One thing you can remark on, when conversing about Japanese culture, in general, is that it’s, um, quirky. Most Japanese pop culture has had a hard time finding a foothold in the minds and hearts of the rest of the world, ignoring of course the phenomenal hold of Pokémon on the avid minds and anxious hearts of the world’s youth, but we won’t go there. There’s nothing particularly averse about the pop culture of Japan, it’s just, um…quirky.


That’s not to say that quirky is bad. Not at all. I love Japanese culture, both the traditional past and the contemporary present of the small string of islands. One Star’s Triangulum falls right in line with most of Japanese culture—it, too, is quirky, and delightfully so, even if a little less filling than some of the better electronic music out there.
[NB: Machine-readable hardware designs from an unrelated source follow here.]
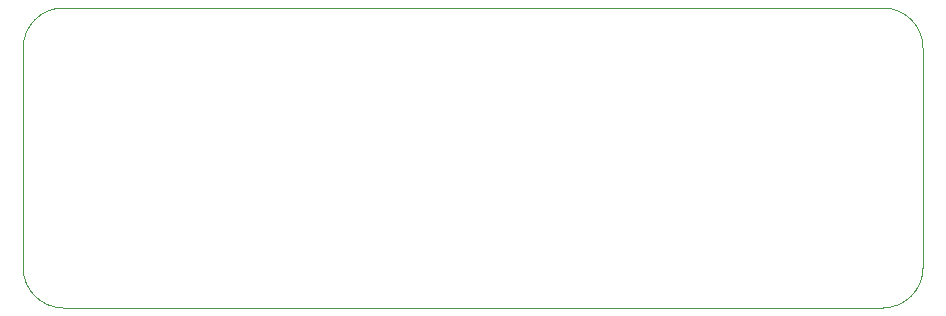
<source format=gbr>
%TF.GenerationSoftware,KiCad,Pcbnew,(6.0.7)*%
%TF.CreationDate,2022-11-15T19:19:08-05:00*%
%TF.ProjectId,4272Pwr_Sub_Dist,34323732-5077-4725-9f53-75625f446973,rev?*%
%TF.SameCoordinates,Original*%
%TF.FileFunction,Profile,NP*%
%FSLAX46Y46*%
G04 Gerber Fmt 4.6, Leading zero omitted, Abs format (unit mm)*
G04 Created by KiCad (PCBNEW (6.0.7)) date 2022-11-15 19:19:08*
%MOMM*%
%LPD*%
G01*
G04 APERTURE LIST*
%TA.AperFunction,Profile*%
%ADD10C,0.100000*%
%TD*%
G04 APERTURE END LIST*
D10*
X175095837Y-72695837D02*
X105704163Y-72695837D01*
X178495837Y-50704163D02*
X178495837Y-69295837D01*
X105704163Y-47304163D02*
X175095837Y-47304163D01*
X102304163Y-69295837D02*
X102304163Y-50704163D01*
X102304163Y-69295837D02*
G75*
G03*
X105704163Y-72695837I3400000J0D01*
G01*
X175095837Y-72695837D02*
G75*
G03*
X178495837Y-69295837I0J3400000D01*
G01*
X178495837Y-50704163D02*
G75*
G03*
X175095837Y-47304163I-3400000J0D01*
G01*
X105704163Y-47304163D02*
G75*
G03*
X102304163Y-50704163I0J-3400000D01*
G01*
M02*

</source>
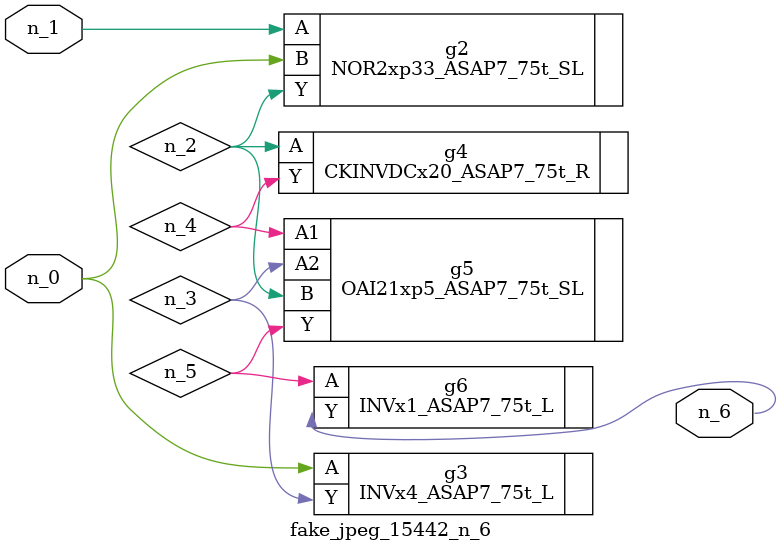
<source format=v>
module fake_jpeg_15442_n_6 (n_0, n_1, n_6);

input n_0;
input n_1;

output n_6;

wire n_3;
wire n_2;
wire n_4;
wire n_5;

NOR2xp33_ASAP7_75t_SL g2 ( 
.A(n_1),
.B(n_0),
.Y(n_2)
);

INVx4_ASAP7_75t_L g3 ( 
.A(n_0),
.Y(n_3)
);

CKINVDCx20_ASAP7_75t_R g4 ( 
.A(n_2),
.Y(n_4)
);

OAI21xp5_ASAP7_75t_SL g5 ( 
.A1(n_4),
.A2(n_3),
.B(n_2),
.Y(n_5)
);

INVx1_ASAP7_75t_L g6 ( 
.A(n_5),
.Y(n_6)
);


endmodule
</source>
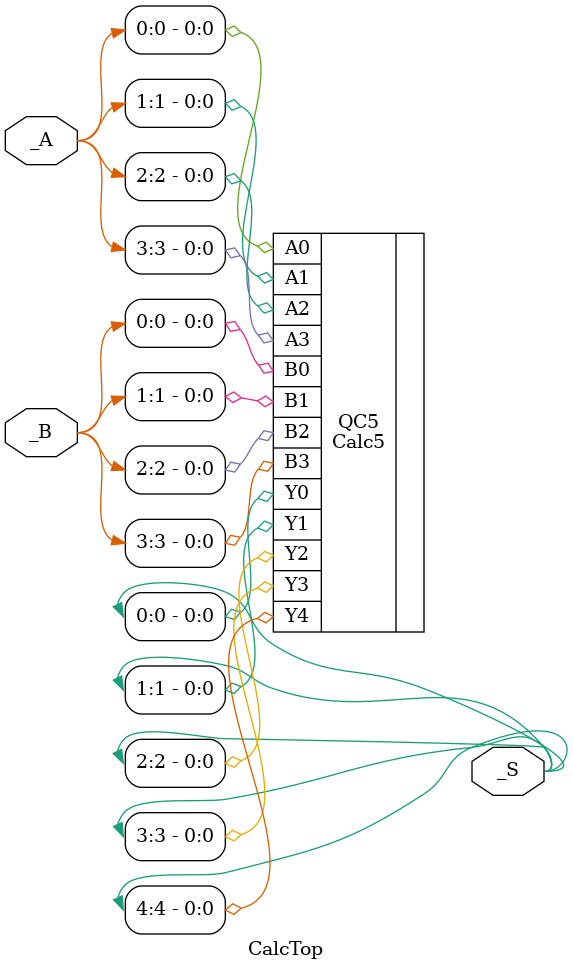
<source format=v>
`timescale 1ns / 1ps


module CalcTop
(
    input wire[3:0] _A,
    input wire[3:0] _B,
    output wire[4:0] _S
);

Calc5 QC5
(
    .A0(_A[0]),
    .A1(_A[1]),
    .A2(_A[2]),
    .A3(_A[3]),
    .B0(_B[0]),
    .B1(_B[1]),
    .B2(_B[2]),
    .B3(_B[3]),
    .Y0(_S[0]),
    .Y1(_S[1]),
    .Y2(_S[2]),
    .Y3(_S[3]),
    .Y4(_S[4])
);

endmodule

</source>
From the strangely dissonant mixture of the first track, “The Jelly is Set!,” a song featured on a previous EP titled The Jelly is Set!, a playful tone is set for the rest of the album; thankfully, the rest of the album does not disappoint. Every rhythm is a meticulous combination of electronica that manages to sound uncontrived and fun.


The chorus laid over the funky bass drum driven rhythm of “Cyril’s Comic” would be haunting given a less lively backdrop. “Megalomaniac Ant” is an underwater trip with an accordion and what is purportedly a small insect that has supposed designs on himself perhaps one day ruling the earth, but the music certainly manages not to sound gloomy or ridicules, only amusing. The title track, however, manages to sound serious, and comes off as a beautiful dirge-like song with vocals and guitar that would feel at home within any gloomy contraption built by Billy Corgan and bandmates (er, Billy Corgan). Even some of the digital haze during “E.U.R.O.P.A.” is reminiscent of some of Jane’s Addiction’s hazy rhythms, particularly those from their “Ritual De Lo Habitual.” There’s nothing new or innovative here…just trippy tracks from Japan.


On the down side, Triangulum is representative of most electronic music—it’s fun for a listen or two but doesn’t hold up well to repeated listenings. There’s no real meat to sink your teeth into. Most listeners will find themselves looking elsewhere for better electronic tunes upon which to engorge themselves. That’s not to say the album isn’t lively or fun, just that Triangulum is really only an appetizer for bigger and better meals.